• Dataset content:
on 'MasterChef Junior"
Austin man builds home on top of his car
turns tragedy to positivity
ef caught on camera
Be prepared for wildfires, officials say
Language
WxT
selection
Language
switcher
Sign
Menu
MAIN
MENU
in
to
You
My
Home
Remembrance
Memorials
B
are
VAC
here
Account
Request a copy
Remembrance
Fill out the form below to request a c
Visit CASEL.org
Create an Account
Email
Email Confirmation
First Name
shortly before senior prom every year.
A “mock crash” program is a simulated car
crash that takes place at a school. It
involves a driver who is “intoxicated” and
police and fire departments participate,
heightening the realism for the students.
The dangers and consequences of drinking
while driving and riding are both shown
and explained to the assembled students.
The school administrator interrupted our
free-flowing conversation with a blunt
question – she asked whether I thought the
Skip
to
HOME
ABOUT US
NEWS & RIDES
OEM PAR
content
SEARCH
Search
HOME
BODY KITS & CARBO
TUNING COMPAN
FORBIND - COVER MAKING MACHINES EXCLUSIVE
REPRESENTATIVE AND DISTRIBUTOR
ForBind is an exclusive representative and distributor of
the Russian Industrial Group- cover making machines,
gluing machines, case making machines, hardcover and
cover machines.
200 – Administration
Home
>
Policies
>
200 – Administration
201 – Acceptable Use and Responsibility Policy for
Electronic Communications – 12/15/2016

• Problem statement:
Rewrite the records from the start through the line containing "involves a driver", replacing "crash" with "collision" each time it appears and leaving everything else unchanged.

• Reply:
on 'MasterChef Junior"
Austin man builds home on top of his car
turns tragedy to positivity
ef caught on camera
Be prepared for wildfires, officials say
Language
WxT
selection
Language
switcher
Sign
Menu
MAIN
MENU
in
to
You
My
Home
Remembrance
Memorials
B
are
VAC
here
Account
Request a copy
Remembrance
Fill out the form below to request a c
Visit CASEL.org
Create an Account
Email
Email Confirmation
First Name
shortly before senior prom every year.
A “mock collision” program is a simulated car
collision that takes place at a school. It
involves a driver who is “intoxicated” and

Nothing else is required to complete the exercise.